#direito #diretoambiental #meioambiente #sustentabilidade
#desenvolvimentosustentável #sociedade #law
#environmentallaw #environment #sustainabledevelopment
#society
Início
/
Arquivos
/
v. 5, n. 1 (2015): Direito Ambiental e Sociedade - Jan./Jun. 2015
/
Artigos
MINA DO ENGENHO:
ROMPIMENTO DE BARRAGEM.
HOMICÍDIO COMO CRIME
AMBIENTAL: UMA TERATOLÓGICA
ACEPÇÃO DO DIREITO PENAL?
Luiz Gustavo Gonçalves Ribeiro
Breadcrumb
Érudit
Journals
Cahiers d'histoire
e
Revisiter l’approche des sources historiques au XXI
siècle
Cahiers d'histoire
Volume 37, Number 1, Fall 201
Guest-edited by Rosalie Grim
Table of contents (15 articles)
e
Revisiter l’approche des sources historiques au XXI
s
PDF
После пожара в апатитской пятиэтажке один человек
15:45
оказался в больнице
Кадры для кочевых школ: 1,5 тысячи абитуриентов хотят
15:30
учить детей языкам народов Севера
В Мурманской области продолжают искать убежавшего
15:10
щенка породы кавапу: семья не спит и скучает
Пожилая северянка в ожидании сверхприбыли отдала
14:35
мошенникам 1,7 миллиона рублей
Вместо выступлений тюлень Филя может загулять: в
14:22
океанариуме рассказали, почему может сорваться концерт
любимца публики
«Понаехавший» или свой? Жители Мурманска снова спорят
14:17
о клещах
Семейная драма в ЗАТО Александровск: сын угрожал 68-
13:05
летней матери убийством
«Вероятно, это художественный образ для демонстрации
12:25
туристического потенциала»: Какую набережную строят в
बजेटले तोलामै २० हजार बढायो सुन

________

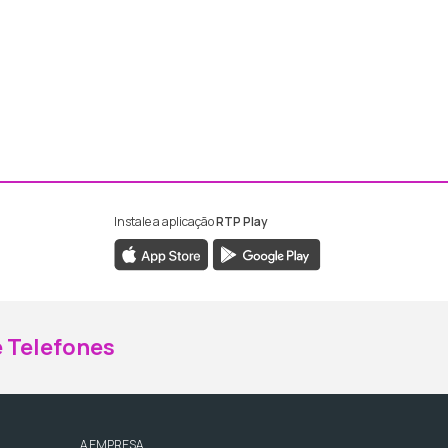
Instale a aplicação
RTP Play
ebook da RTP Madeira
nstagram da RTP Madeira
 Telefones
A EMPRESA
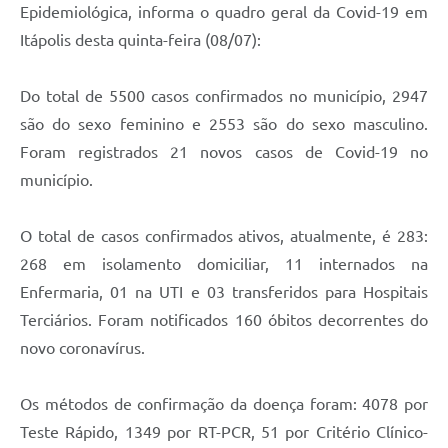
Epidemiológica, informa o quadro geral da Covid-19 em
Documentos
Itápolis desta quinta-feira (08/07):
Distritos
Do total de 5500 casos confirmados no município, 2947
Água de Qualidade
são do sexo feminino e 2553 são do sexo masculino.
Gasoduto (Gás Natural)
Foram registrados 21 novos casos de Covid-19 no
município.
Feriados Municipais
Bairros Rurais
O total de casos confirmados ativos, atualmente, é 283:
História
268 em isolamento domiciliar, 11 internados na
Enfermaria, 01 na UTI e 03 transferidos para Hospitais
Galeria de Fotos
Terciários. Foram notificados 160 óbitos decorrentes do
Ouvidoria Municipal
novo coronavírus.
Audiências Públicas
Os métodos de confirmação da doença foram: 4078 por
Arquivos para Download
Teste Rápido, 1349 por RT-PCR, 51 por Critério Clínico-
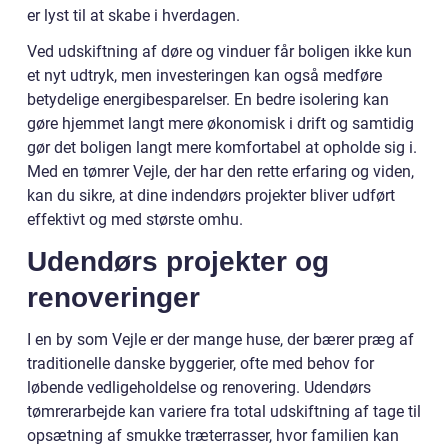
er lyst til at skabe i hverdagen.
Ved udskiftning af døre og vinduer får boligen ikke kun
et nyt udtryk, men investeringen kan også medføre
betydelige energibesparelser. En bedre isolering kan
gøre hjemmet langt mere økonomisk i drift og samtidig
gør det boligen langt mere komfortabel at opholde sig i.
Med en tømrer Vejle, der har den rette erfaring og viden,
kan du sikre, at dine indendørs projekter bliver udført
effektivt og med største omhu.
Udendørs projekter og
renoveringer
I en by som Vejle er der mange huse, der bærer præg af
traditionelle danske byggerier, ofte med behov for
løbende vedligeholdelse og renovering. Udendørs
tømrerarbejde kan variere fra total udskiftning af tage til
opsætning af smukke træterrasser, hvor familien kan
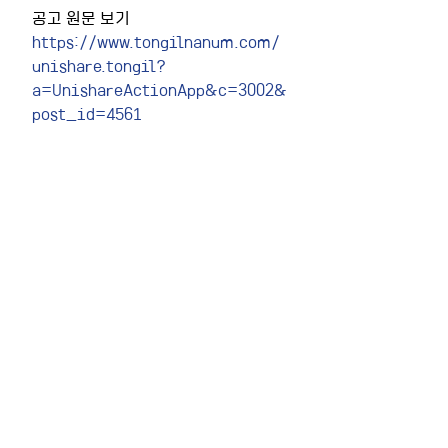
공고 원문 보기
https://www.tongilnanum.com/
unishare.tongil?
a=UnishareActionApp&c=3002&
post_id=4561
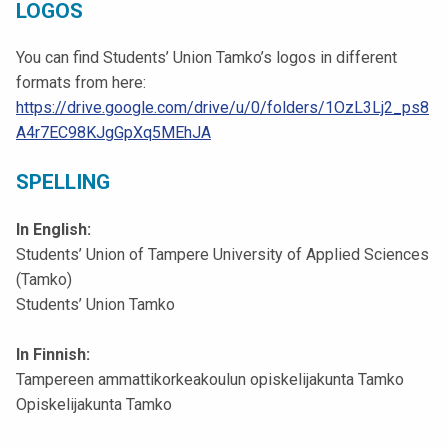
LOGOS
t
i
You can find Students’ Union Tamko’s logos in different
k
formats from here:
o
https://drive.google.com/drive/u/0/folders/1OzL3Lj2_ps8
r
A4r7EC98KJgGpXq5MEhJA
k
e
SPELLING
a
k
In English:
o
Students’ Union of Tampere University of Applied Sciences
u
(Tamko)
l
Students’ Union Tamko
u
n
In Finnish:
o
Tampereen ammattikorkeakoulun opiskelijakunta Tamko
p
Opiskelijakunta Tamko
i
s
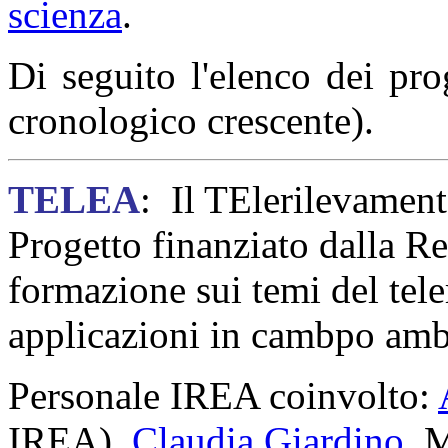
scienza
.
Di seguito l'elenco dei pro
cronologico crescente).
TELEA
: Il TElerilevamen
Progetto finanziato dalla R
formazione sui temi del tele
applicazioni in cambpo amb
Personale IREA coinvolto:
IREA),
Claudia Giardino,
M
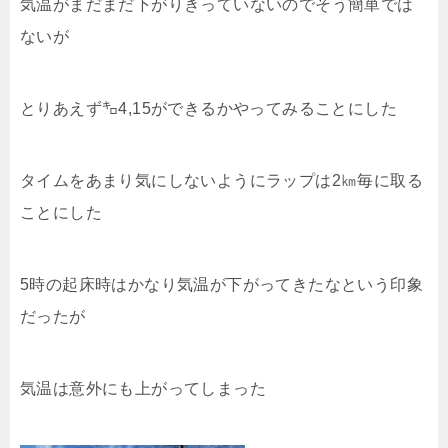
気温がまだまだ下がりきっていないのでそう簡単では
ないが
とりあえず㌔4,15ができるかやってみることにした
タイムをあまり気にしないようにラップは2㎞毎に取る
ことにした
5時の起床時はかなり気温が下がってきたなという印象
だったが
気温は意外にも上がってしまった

________

#### [How to complete this task]
Taking the entries above, write out exactly each line from the one holding "Table of contents (15 articles)" to the one holding "बजेटले तोलामै २० हजार बढायो सुन", both included, and stop there.

#### [Exercise answer]
Table of contents (15 articles)
e
Revisiter l’approche des sources historiques au XXI
s
PDF
После пожара в апатитской пятиэтажке один человек
15:45
оказался в больнице
Кадры для кочевых школ: 1,5 тысячи абитуриентов хотят
15:30
учить детей языкам народов Севера
В Мурманской области продолжают искать убежавшего
15:10
щенка породы кавапу: семья не спит и скучает
Пожилая северянка в ожидании сверхприбыли отдала
14:35
мошенникам 1,7 миллиона рублей
Вместо выступлений тюлень Филя может загулять: в
14:22
океанариуме рассказали, почему может сорваться концерт
любимца публики
«Понаехавший» или свой? Жители Мурманска снова спорят
14:17
о клещах
Семейная драма в ЗАТО Александровск: сын угрожал 68-
13:05
летней матери убийством
«Вероятно, это художественный образ для демонстрации
12:25
туристического потенциала»: Какую набережную строят в
बजेटले तोलामै २० हजार बढायो सुन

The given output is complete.